[[ Data for review, beginning ]]
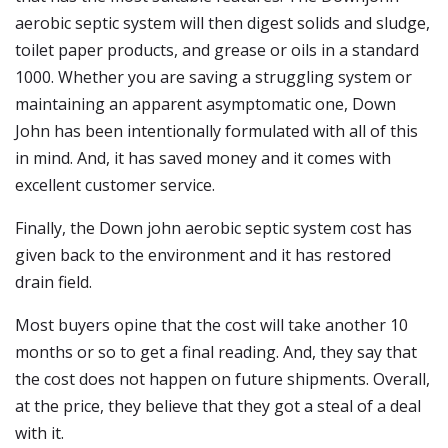
aerobic septic system will then digest solids and sludge,
toilet paper products, and grease or oils in a standard
1000. Whether you are saving a struggling system or
maintaining an apparent asymptomatic one, Down
John has been intentionally formulated with all of this
in mind. And, it has saved money and it comes with
excellent customer service.
Finally, the Down john aerobic septic system cost has
given back to the environment and it has restored
drain field.
Most buyers opine that the cost will take another 10
months or so to get a final reading. And, they say that
the cost does not happen on future shipments. Overall,
at the price, they believe that they got a steal of a deal
with it.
[[ Data for review, end ]]
— What needs to be done —
Rewrite every line of text read from the items above as a Markdown table with the columns "Row" and "Line", numbering the rows in order and omitting blank lines. Leave the pictures out of the answer.

— Your response —
| Row | Line |
|---|---|
| 1 | aerobic septic system will then digest solids and sludge, |
| 2 | toilet paper products, and grease or oils in a standard |
| 3 | 1000. Whether you are saving a struggling system or |
| 4 | maintaining an apparent asymptomatic one, Down |
| 5 | John has been intentionally formulated with all of this |
| 6 | in mind. And, it has saved money and it comes with |
| 7 | excellent customer service. |
| 8 | Finally, the Down john aerobic septic system cost has |
| 9 | given back to the environment and it has restored |
| 10 | drain field. |
| 11 | Most buyers opine that the cost will take another 10 |
| 12 | months or so to get a final reading. And, they say that |
| 13 | the cost does not happen on future shipments. Overall, |
| 14 | at the price, they believe that they got a steal of a deal |
| 15 | with it. |